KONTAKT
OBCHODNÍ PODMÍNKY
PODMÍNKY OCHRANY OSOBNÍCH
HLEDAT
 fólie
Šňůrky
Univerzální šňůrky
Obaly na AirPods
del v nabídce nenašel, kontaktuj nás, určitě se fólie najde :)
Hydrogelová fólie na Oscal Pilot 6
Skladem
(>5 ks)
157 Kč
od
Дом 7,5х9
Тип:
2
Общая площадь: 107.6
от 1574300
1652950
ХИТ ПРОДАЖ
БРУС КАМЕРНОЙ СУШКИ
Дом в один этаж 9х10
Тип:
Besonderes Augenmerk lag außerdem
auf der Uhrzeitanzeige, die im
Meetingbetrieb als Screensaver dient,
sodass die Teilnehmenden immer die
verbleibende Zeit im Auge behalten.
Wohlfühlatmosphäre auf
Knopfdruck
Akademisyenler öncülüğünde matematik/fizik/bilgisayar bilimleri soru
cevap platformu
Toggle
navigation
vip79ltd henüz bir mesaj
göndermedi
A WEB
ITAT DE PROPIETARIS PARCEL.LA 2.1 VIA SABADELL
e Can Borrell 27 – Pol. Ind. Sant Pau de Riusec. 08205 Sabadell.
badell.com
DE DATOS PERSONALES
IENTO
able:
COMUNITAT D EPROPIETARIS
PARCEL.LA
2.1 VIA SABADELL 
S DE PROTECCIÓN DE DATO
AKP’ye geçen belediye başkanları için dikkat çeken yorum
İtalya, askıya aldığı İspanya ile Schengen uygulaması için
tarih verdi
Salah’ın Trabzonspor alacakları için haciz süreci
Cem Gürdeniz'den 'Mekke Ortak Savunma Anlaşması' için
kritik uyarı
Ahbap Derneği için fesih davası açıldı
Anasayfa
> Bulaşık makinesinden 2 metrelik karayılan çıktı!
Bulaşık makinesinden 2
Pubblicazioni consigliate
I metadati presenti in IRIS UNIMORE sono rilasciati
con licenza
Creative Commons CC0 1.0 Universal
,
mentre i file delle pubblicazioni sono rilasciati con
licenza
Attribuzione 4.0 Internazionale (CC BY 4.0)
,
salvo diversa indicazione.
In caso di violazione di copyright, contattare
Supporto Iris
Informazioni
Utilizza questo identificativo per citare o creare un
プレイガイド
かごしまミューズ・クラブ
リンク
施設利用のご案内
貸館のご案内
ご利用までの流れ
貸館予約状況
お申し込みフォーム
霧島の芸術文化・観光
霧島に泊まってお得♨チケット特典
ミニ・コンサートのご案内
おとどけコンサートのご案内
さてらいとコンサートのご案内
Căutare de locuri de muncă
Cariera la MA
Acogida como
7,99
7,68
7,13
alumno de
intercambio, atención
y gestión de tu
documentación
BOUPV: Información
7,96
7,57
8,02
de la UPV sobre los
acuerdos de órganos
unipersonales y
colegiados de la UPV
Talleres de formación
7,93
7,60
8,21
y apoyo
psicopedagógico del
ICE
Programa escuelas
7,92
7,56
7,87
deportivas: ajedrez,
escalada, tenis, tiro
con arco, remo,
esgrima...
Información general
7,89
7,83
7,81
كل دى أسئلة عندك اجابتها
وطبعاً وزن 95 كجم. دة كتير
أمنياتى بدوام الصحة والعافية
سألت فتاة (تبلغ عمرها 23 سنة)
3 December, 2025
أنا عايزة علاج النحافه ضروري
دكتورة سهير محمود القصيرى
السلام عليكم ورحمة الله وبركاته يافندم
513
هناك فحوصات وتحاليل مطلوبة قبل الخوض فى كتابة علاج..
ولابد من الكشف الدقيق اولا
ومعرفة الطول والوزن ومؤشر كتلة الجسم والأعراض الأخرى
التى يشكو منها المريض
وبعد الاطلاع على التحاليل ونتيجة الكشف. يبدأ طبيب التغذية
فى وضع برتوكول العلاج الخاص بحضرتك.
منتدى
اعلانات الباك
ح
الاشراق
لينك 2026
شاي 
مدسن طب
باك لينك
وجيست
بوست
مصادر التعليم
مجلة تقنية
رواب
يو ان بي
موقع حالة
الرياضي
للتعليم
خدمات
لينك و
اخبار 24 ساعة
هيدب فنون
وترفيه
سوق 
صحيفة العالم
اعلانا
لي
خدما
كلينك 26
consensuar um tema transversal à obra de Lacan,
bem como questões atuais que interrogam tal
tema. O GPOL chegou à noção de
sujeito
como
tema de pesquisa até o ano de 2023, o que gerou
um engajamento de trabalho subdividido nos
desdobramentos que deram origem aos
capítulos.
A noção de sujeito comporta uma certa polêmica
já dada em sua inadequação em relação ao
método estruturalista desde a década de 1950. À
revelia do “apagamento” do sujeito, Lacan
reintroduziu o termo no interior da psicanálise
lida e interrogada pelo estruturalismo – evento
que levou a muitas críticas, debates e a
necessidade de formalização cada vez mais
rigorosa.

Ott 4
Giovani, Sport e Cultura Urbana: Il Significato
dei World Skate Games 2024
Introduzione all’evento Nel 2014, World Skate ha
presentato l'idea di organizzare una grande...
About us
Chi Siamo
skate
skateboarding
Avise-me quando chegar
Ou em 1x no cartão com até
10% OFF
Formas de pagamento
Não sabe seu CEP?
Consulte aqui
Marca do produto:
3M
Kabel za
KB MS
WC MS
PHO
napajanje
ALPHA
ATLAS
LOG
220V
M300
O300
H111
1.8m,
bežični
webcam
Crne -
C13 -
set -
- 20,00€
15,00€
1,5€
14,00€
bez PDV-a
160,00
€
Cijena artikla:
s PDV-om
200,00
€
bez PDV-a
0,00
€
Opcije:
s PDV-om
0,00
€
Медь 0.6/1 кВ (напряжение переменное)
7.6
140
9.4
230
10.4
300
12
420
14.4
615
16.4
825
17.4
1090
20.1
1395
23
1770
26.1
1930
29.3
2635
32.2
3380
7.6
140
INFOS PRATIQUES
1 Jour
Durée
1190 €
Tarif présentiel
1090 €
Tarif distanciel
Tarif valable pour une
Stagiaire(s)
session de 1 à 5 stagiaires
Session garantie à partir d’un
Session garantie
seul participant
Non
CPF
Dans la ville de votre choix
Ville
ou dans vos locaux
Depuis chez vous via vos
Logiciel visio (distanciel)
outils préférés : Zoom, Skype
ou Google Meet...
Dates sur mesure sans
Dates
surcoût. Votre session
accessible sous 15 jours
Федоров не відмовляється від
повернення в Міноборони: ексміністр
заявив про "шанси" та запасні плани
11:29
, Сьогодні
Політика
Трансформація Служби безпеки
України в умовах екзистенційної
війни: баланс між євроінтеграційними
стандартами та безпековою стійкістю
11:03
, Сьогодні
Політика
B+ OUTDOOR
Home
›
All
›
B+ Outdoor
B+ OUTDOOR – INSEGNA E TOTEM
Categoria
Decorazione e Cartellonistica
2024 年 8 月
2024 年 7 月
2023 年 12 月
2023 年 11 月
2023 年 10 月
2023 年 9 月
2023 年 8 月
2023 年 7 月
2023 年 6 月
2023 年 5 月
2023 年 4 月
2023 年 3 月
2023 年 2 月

::::::::::

### Work order
Begin with the first line of the records and reproduce each line as is, ending with the line that holds "auf der Uhrzeitanzeige, die im".

### Completed task
KONTAKT
OBCHODNÍ PODMÍNKY
PODMÍNKY OCHRANY OSOBNÍCH
HLEDAT
 fólie
Šňůrky
Univerzální šňůrky
Obaly na AirPods
del v nabídce nenašel, kontaktuj nás, určitě se fólie najde :)
Hydrogelová fólie na Oscal Pilot 6
Skladem
(>5 ks)
157 Kč
od
Дом 7,5х9
Тип:
2
Общая площадь: 107.6
от 1574300
1652950
ХИТ ПРОДАЖ
БРУС КАМЕРНОЙ СУШКИ
Дом в один этаж 9х10
Тип:
Besonderes Augenmerk lag außerdem
auf der Uhrzeitanzeige, die im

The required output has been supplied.